Dataset records:

☆ ☆ ☆

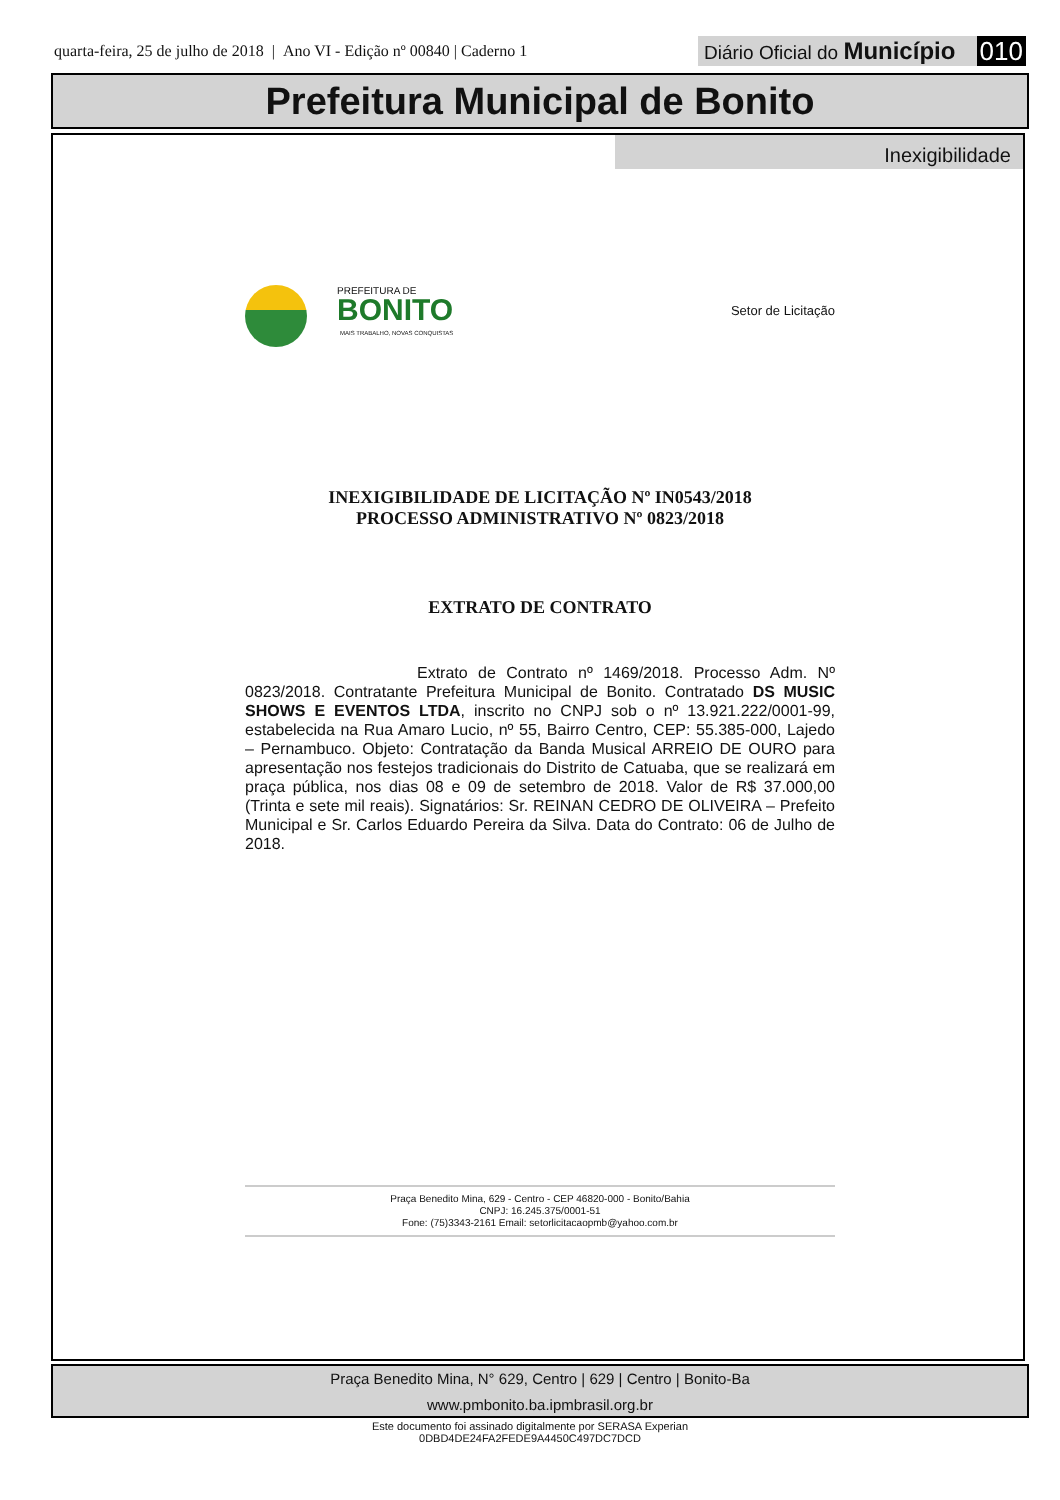quarta-feira, 25 de julho de 2018 | Ano VI - Edição nº 00840 | Caderno 1
Diário Oficial do Município 010
Prefeitura Municipal de Bonito
Inexigibilidade
PREFEITURA DE
BONITO
MAIS TRABALHO, NOVAS CONQUISTAS
Setor de Licitação
INEXIGIBILIDADE DE LICITAÇÃO Nº IN0543/2018
PROCESSO ADMINISTRATIVO Nº 0823/2018
EXTRATO DE CONTRATO
Extrato de Contrato nº 1469/2018. Processo Adm. Nº 0823/2018. Contratante Prefeitura Municipal de Bonito. Contratado DS MUSIC SHOWS E EVENTOS LTDA, inscrito no CNPJ sob o nº 13.921.222/0001-99, estabelecida na Rua Amaro Lucio, nº 55, Bairro Centro, CEP: 55.385-000, Lajedo – Pernambuco. Objeto: Contratação da Banda Musical ARREIO DE OURO para apresentação nos festejos tradicionais do Distrito de Catuaba, que se realizará em praça pública, nos dias 08 e 09 de setembro de 2018. Valor de R$ 37.000,00 (Trinta e sete mil reais). Signatários: Sr. REINAN CEDRO DE OLIVEIRA – Prefeito Municipal e Sr. Carlos Eduardo Pereira da Silva. Data do Contrato: 06 de Julho de 2018.
Praça Benedito Mina, 629 - Centro - CEP 46820-000 - Bonito/Bahia
CNPJ: 16.245.375/0001-51
Fone: (75)3343-2161 Email: setorlicitacaopmb@yahoo.com.br
Praça Benedito Mina, N° 629, Centro | 629 | Centro | Bonito-Ba
www.pmbonito.ba.ipmbrasil.org.br
Este documento foi assinado digitalmente por SERASA Experian
0DBD4DE24FA2FEDE9A4450C497DC7DCD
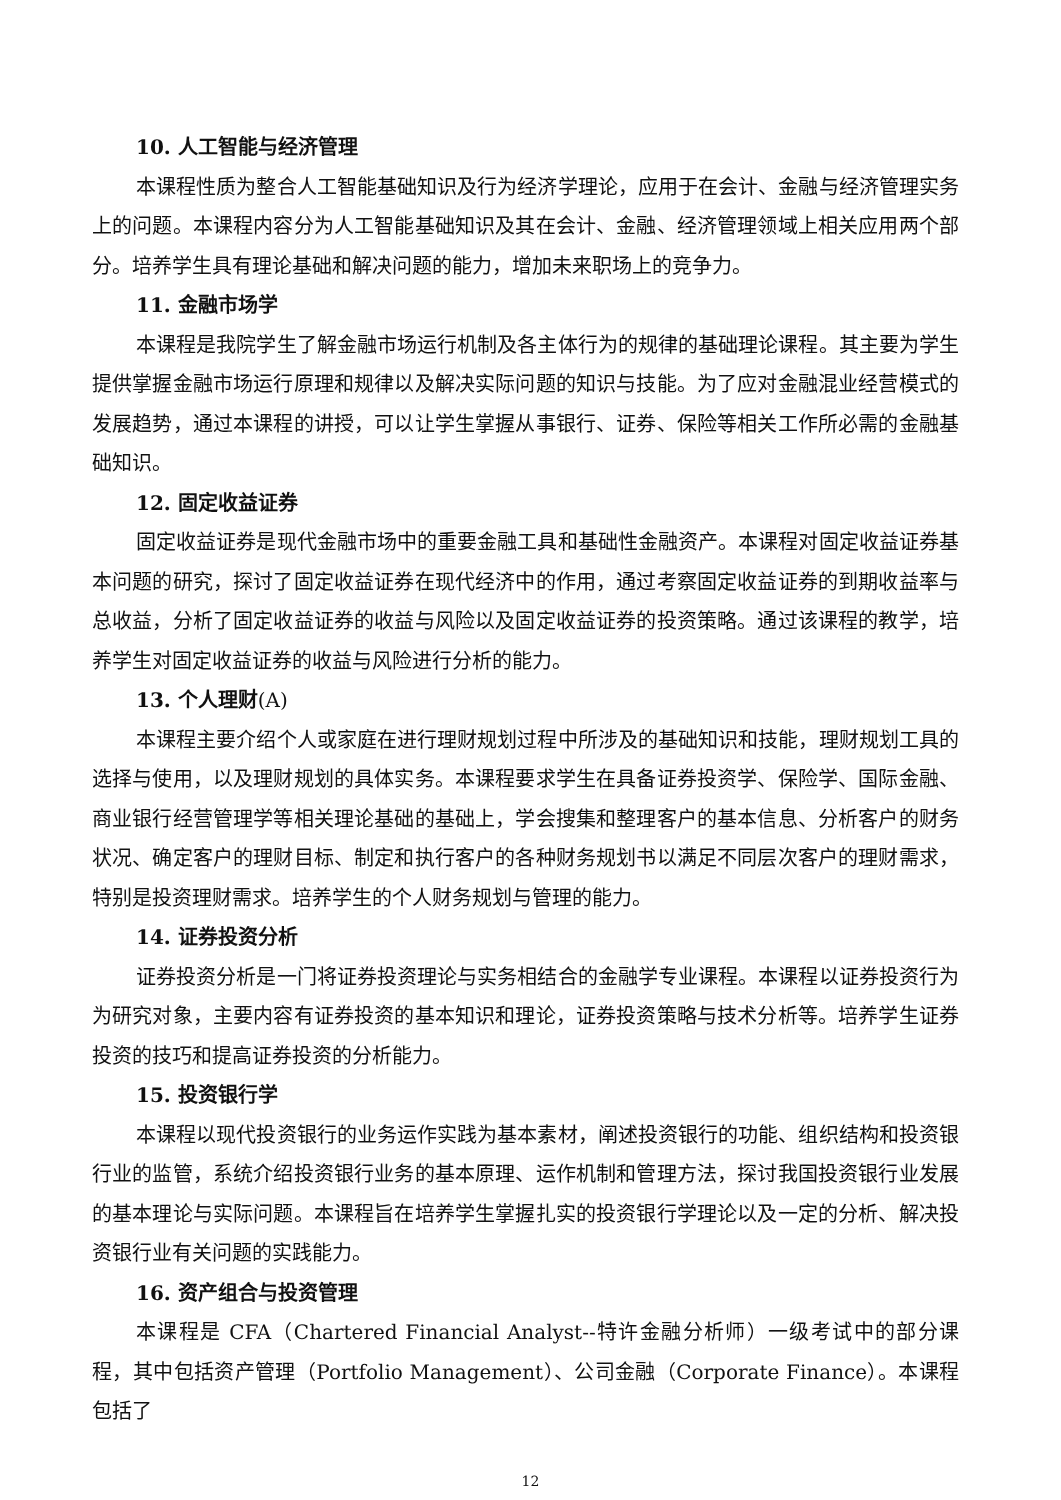10. 人工智能与经济管理
本课程性质为整合人工智能基础知识及行为经济学理论，应用于在会计、金融与经济管理实务上的问题。本课程内容分为人工智能基础知识及其在会计、金融、经济管理领域上相关应用两个部分。培养学生具有理论基础和解决问题的能力，增加未来职场上的竞争力。
11. 金融市场学
本课程是我院学生了解金融市场运行机制及各主体行为的规律的基础理论课程。其主要为学生提供掌握金融市场运行原理和规律以及解决实际问题的知识与技能。为了应对金融混业经营模式的发展趋势，通过本课程的讲授，可以让学生掌握从事银行、证券、保险等相关工作所必需的金融基础知识。
12. 固定收益证券
固定收益证券是现代金融市场中的重要金融工具和基础性金融资产。本课程对固定收益证券基本问题的研究，探讨了固定收益证券在现代经济中的作用，通过考察固定收益证券的到期收益率与总收益，分析了固定收益证券的收益与风险以及固定收益证券的投资策略。通过该课程的教学，培养学生对固定收益证券的收益与风险进行分析的能力。
13. 个人理财(A)
本课程主要介绍个人或家庭在进行理财规划过程中所涉及的基础知识和技能，理财规划工具的选择与使用，以及理财规划的具体实务。本课程要求学生在具备证券投资学、保险学、国际金融、商业银行经营管理学等相关理论基础的基础上，学会搜集和整理客户的基本信息、分析客户的财务状况、确定客户的理财目标、制定和执行客户的各种财务规划书以满足不同层次客户的理财需求，特别是投资理财需求。培养学生的个人财务规划与管理的能力。
14. 证券投资分析
证券投资分析是一门将证券投资理论与实务相结合的金融学专业课程。本课程以证券投资行为为研究对象，主要内容有证券投资的基本知识和理论，证券投资策略与技术分析等。培养学生证券投资的技巧和提高证券投资的分析能力。
15. 投资银行学
本课程以现代投资银行的业务运作实践为基本素材，阐述投资银行的功能、组织结构和投资银行业的监管，系统介绍投资银行业务的基本原理、运作机制和管理方法，探讨我国投资银行业发展的基本理论与实际问题。本课程旨在培养学生掌握扎实的投资银行学理论以及一定的分析、解决投资银行业有关问题的实践能力。
16. 资产组合与投资管理
本课程是 CFA（Chartered Financial Analyst--特许金融分析师）一级考试中的部分课程，其中包括资产管理（Portfolio Management）、公司金融（Corporate Finance）。本课程包括了
12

☆ ☆ ☆

** Directions **
Respond with only the number of lines above that include the string "Centro".

** Worked solution **
3